The buzz worthy Skinamarink made such waves on my social media that I figured it must be worth watching this October. Unfortunately for my wife and I, Skinamarink is perfectly designed to undercut my ‘Ignorance is Bliss’ practice of knowing as little as possible going into a film. Had I known then what I know now I would’ve quickly scrubbed Skinamarink‘s timeline and confirmed it is a complete waste of time.

Skinamarink is a feature length series of dimly lit absurdly grainy abstract cutaway shots of the interior of a house while the faint sounds of children whispering barely decipherable plot points can be heard every 15 or so minutes. There is a thin plot about the children being trapped in their home and their parents disappearing or something but it’s so little and so poorly conveyed that it doesn’t even feel worth mentioning that I understood even that much about Skinamarink. It’s as if the Director quit the project and the only person on the crew willing to jump into the chair was the Eighth Unit Director. That’s a tier so low I’m pretty sure it’s never existed! Sorry… fuck this movie… There might be one sequence or two that breaks away from this style and there’s some sort of half-assed attempt at supernatural horror by including jump cuts of doors and windows vanishing in the house but without story enriching context these stunts end up resembling the worst student films.

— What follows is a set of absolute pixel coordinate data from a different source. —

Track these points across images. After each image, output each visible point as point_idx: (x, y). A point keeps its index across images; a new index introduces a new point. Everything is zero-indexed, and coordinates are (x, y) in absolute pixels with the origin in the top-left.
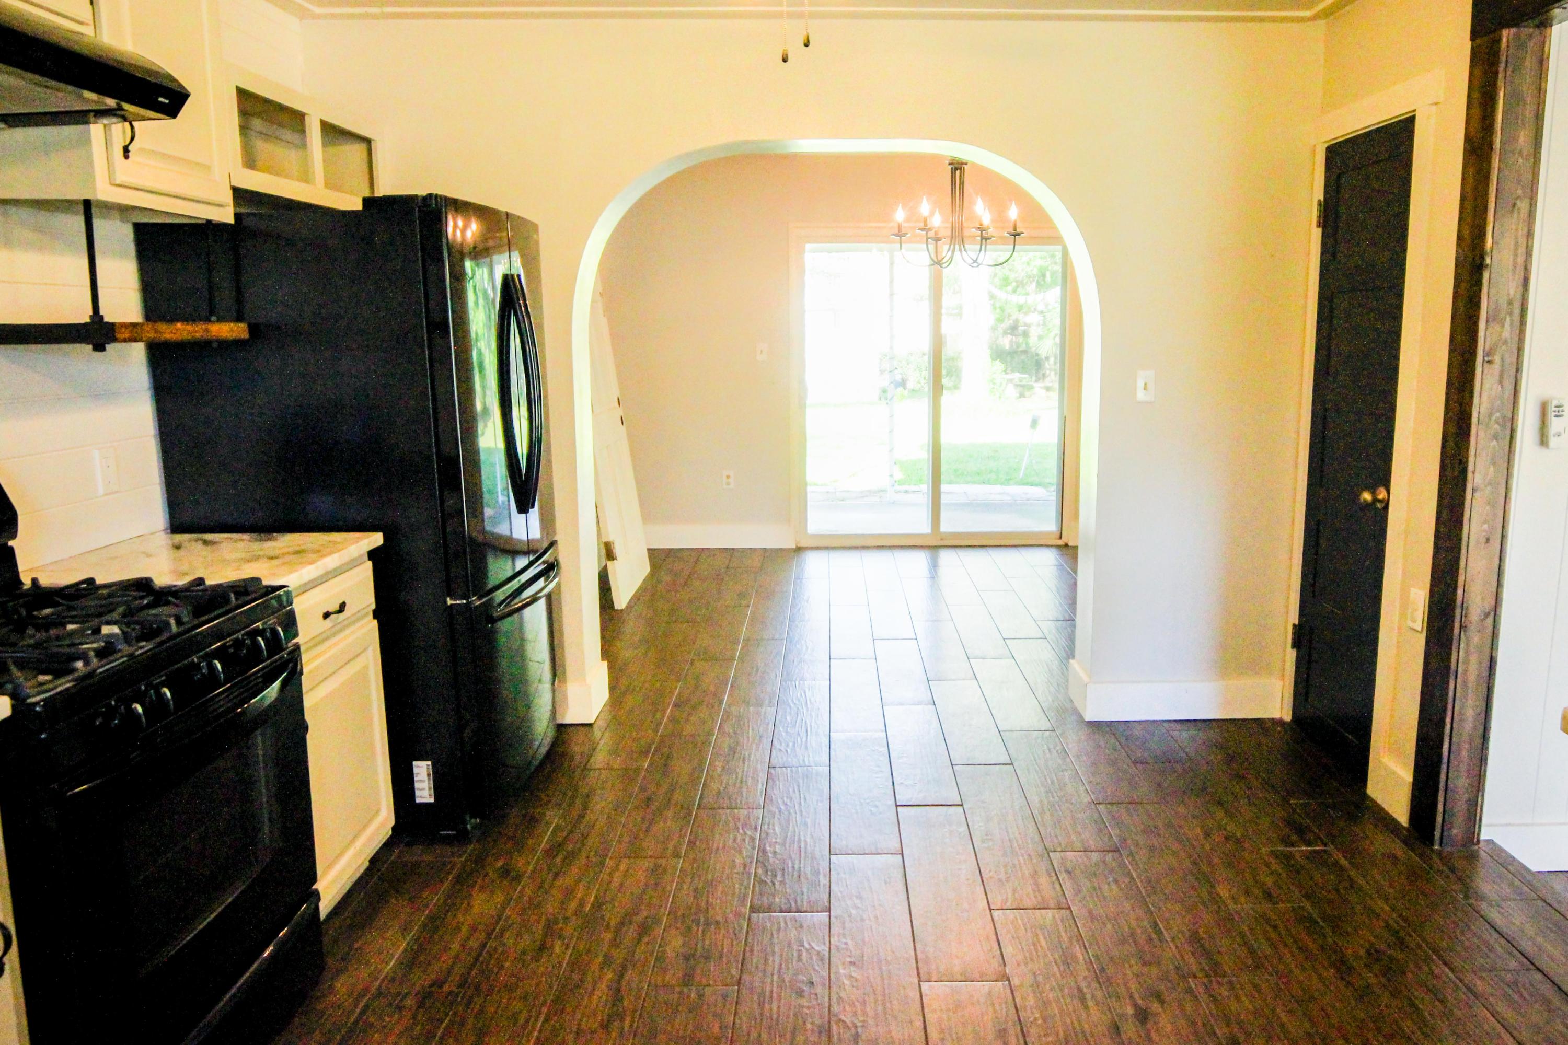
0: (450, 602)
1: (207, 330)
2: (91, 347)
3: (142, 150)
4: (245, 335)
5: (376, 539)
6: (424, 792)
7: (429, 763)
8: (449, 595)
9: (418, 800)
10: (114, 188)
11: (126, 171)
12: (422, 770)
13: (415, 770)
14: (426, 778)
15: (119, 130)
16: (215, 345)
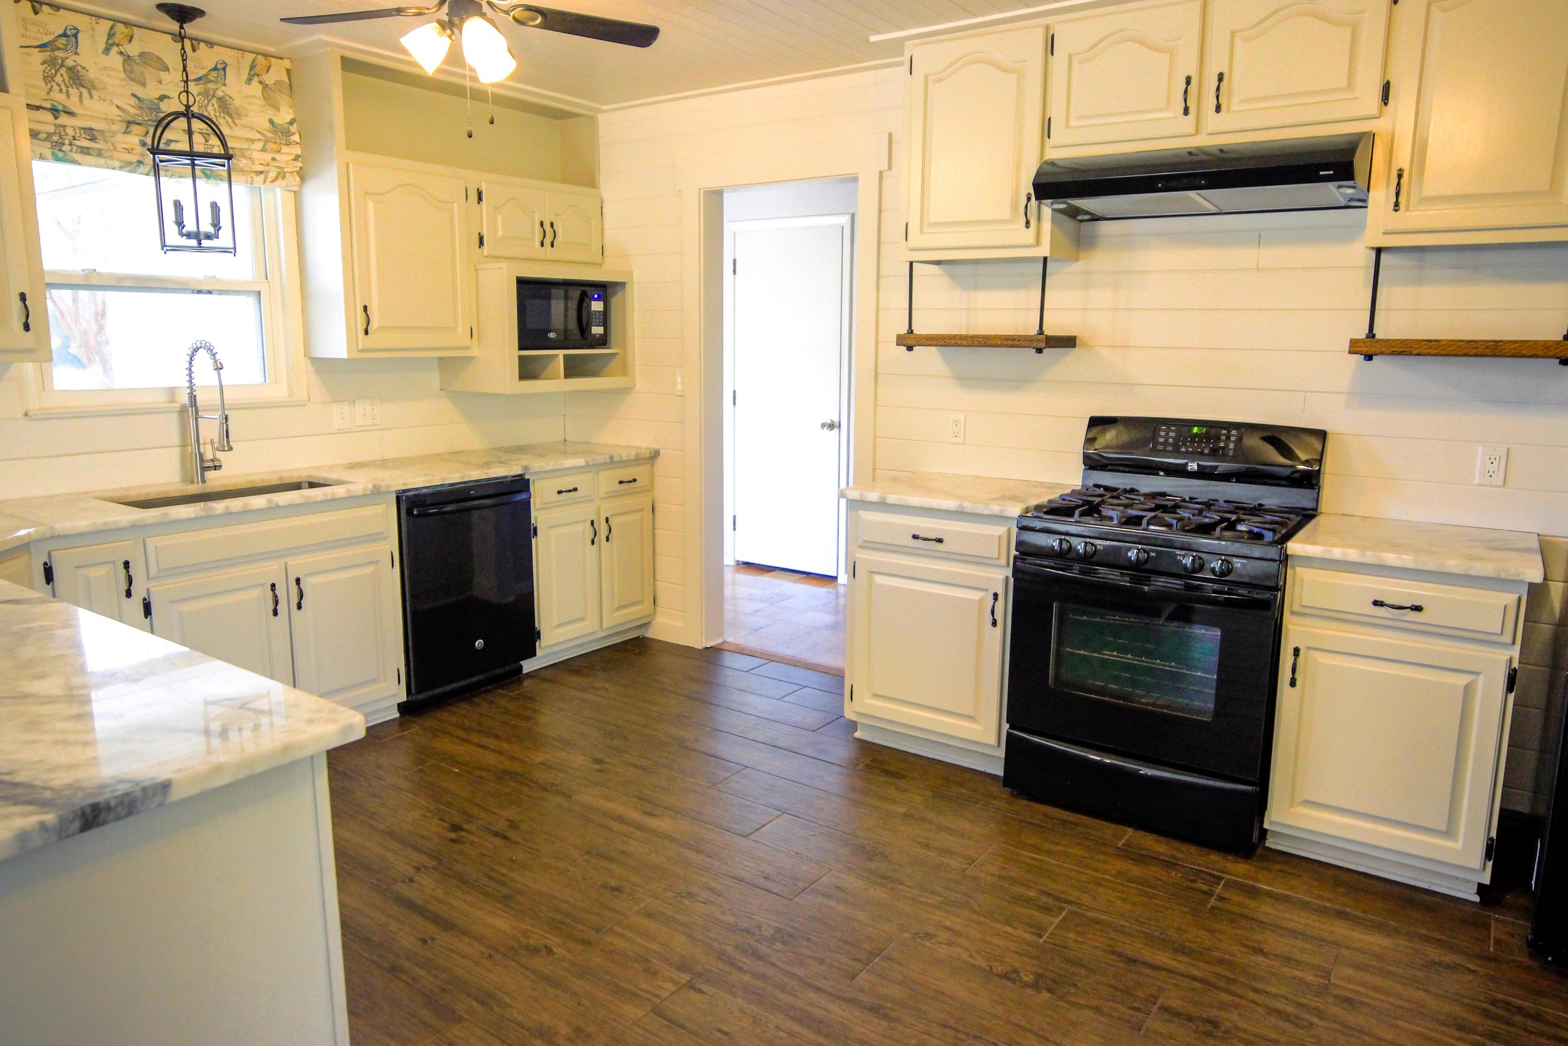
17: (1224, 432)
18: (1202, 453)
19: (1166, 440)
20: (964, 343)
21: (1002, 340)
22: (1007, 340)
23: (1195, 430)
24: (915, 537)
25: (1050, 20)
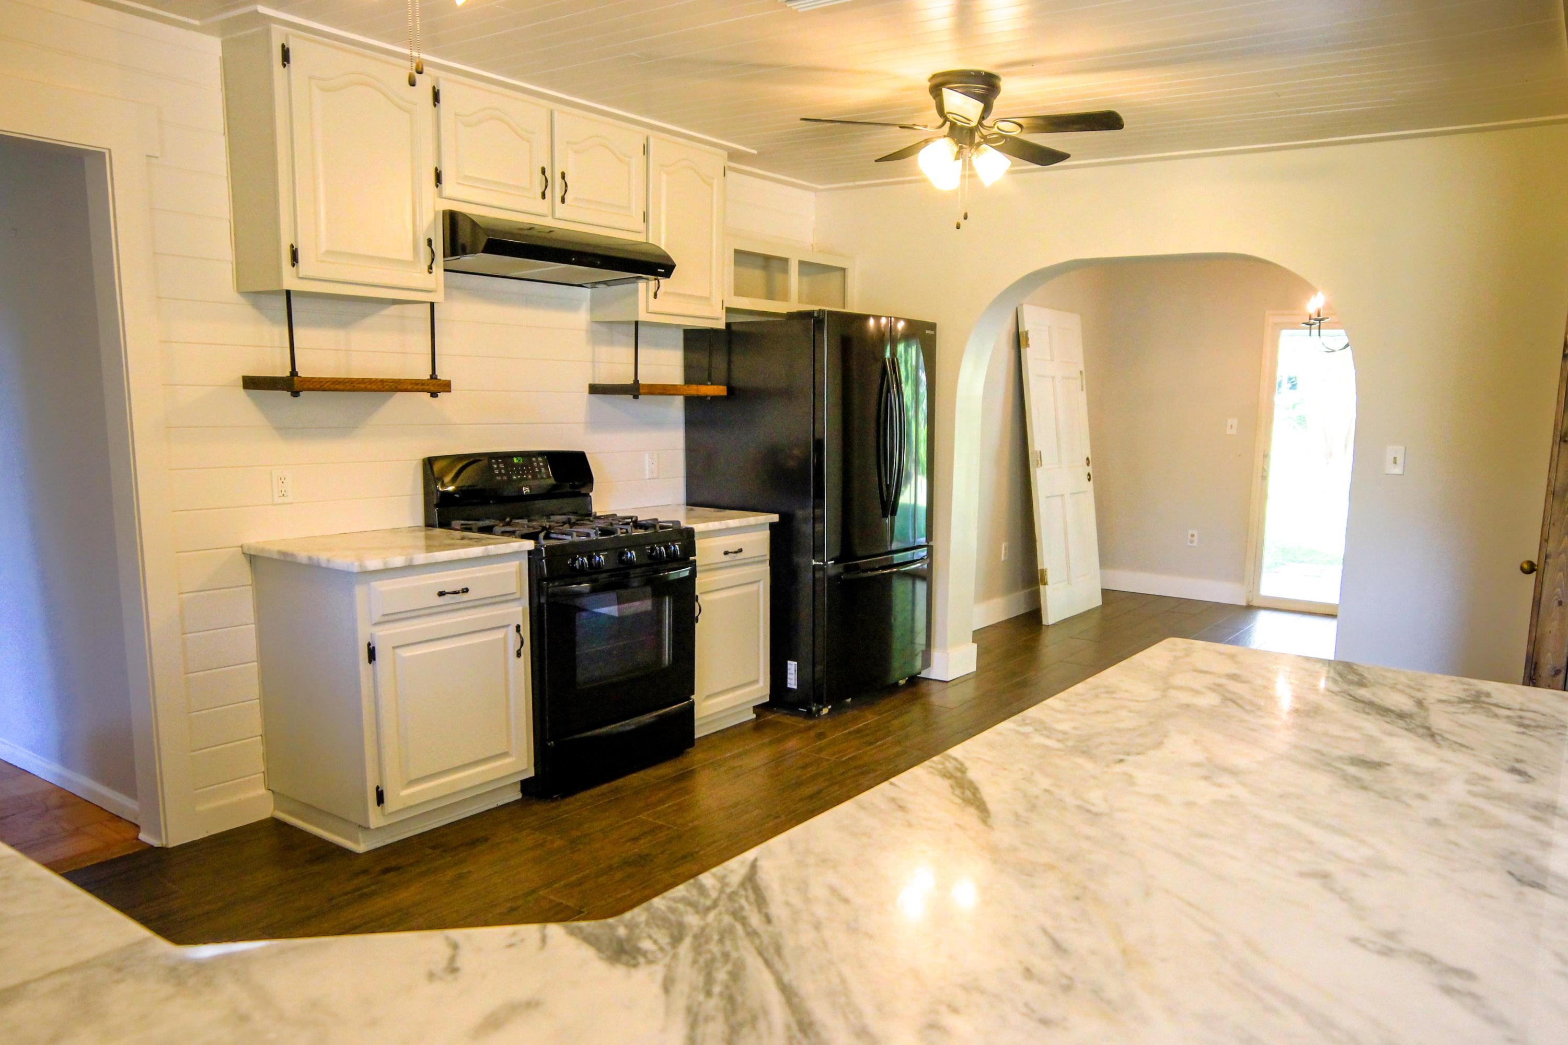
0: (814, 563)
1: (698, 390)
2: (632, 396)
3: (666, 293)
4: (725, 393)
5: (775, 518)
6: (792, 682)
7: (796, 663)
8: (814, 558)
9: (789, 686)
10: (648, 314)
11: (655, 305)
12: (792, 666)
13: (789, 666)
14: (793, 672)
15: (652, 284)
16: (709, 398)
17: (534, 459)
18: (527, 479)
19: (500, 472)
20: (374, 387)
21: (412, 384)
22: (417, 384)
23: (515, 460)
24: (441, 594)
25: (441, 74)
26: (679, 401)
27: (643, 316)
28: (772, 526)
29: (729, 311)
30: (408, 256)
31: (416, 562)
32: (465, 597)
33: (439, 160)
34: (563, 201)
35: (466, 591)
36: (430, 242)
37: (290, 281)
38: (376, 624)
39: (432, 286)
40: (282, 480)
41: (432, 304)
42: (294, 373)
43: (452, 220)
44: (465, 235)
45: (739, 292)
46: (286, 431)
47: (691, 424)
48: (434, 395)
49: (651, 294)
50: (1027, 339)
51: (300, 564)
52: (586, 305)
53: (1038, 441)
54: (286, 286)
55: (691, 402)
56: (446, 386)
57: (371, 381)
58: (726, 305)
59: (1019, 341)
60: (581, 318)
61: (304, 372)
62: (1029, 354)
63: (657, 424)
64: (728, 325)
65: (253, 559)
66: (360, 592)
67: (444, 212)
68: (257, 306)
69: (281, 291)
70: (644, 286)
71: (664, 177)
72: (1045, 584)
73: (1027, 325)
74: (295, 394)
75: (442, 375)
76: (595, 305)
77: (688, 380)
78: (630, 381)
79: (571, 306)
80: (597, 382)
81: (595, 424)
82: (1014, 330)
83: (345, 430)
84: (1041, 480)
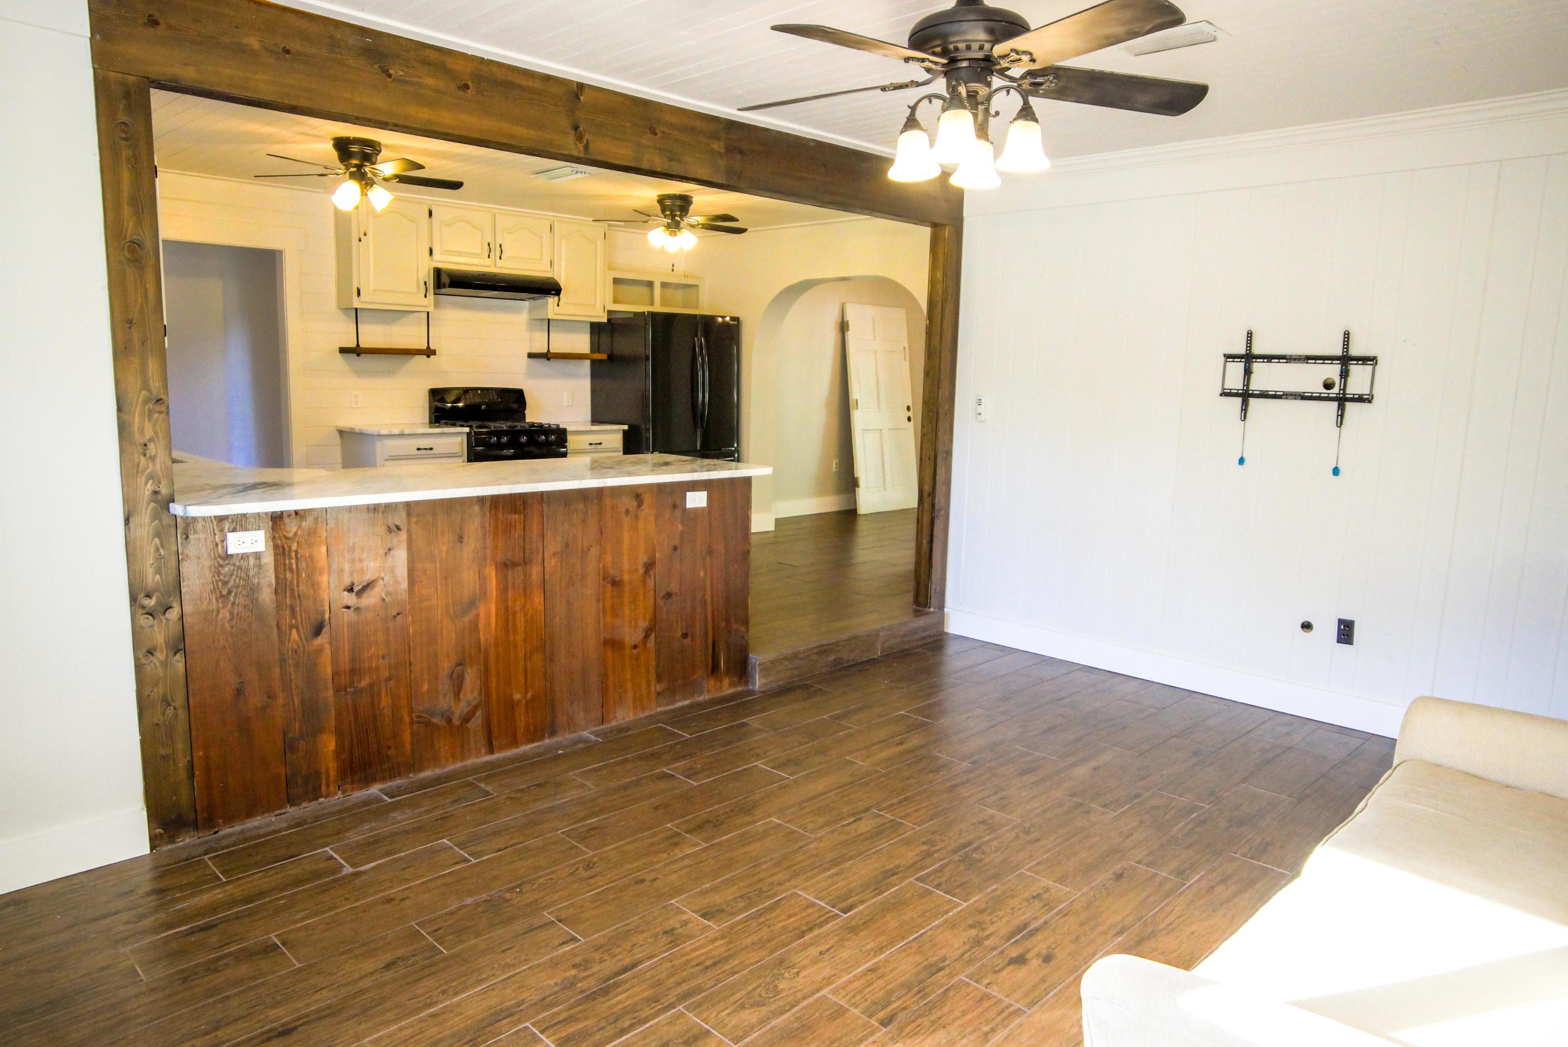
1: (596, 356)
2: (551, 360)
4: (608, 358)
10: (560, 315)
11: (560, 310)
16: (601, 361)
21: (418, 351)
22: (420, 351)
23: (480, 392)
24: (419, 449)
26: (587, 363)
27: (551, 316)
28: (624, 432)
29: (609, 312)
30: (415, 290)
31: (405, 433)
32: (430, 452)
33: (432, 244)
34: (500, 258)
35: (431, 449)
36: (425, 283)
37: (357, 304)
38: (386, 460)
39: (426, 304)
40: (356, 396)
41: (428, 313)
42: (358, 345)
43: (438, 272)
44: (445, 279)
45: (615, 301)
46: (359, 373)
47: (594, 376)
48: (428, 357)
49: (556, 305)
50: (848, 326)
51: (355, 433)
52: (526, 310)
53: (856, 393)
54: (355, 306)
55: (594, 363)
56: (434, 353)
57: (394, 349)
58: (607, 308)
59: (843, 327)
60: (524, 317)
61: (362, 345)
62: (850, 335)
63: (575, 376)
64: (609, 320)
65: (341, 432)
66: (379, 444)
67: (434, 268)
68: (346, 315)
69: (353, 308)
70: (551, 300)
71: (564, 242)
72: (858, 487)
73: (849, 317)
74: (358, 355)
75: (432, 347)
76: (531, 310)
77: (592, 351)
78: (545, 351)
79: (518, 311)
80: (533, 351)
81: (531, 374)
82: (840, 320)
83: (389, 373)
84: (858, 418)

Skinamarink is a deconstructed Poltergeist in the way molecular gastronomic food is deconstructed, it resembles the basic elements of its inspiration but the final abstract product lacks all substance and nutritious value of the real thing. At a certain point in watching Skinamarink I gave up hope that it would transition into a real movie and my goal changed from hoping to enjoy a new movie to enduring the full length of this torture because in doing so gives Skinamarink all the possible opportunities to pull something out of its hat at the last second and really shock me with a trick of brilliance… but if not I would have a gift greater than a good movie watching experience, I would have righteous indignation.

I try to remain open to the idea that maybe works of art have value that I can’t see, that I’m not the audience for, and that perhaps with time and experience I will gain a perspective that brings a work like Skinamarink into focus as a masterwork. I have no faith that will ever happen with Skinamarink, to enjoy Skinamarink is to celebrate your own self induced lobotomy. Pretending to understand and enjoy Skinamarink is a pathetically anemic grasp for credibility. An “I Voted” sticker for the braindead cinephile.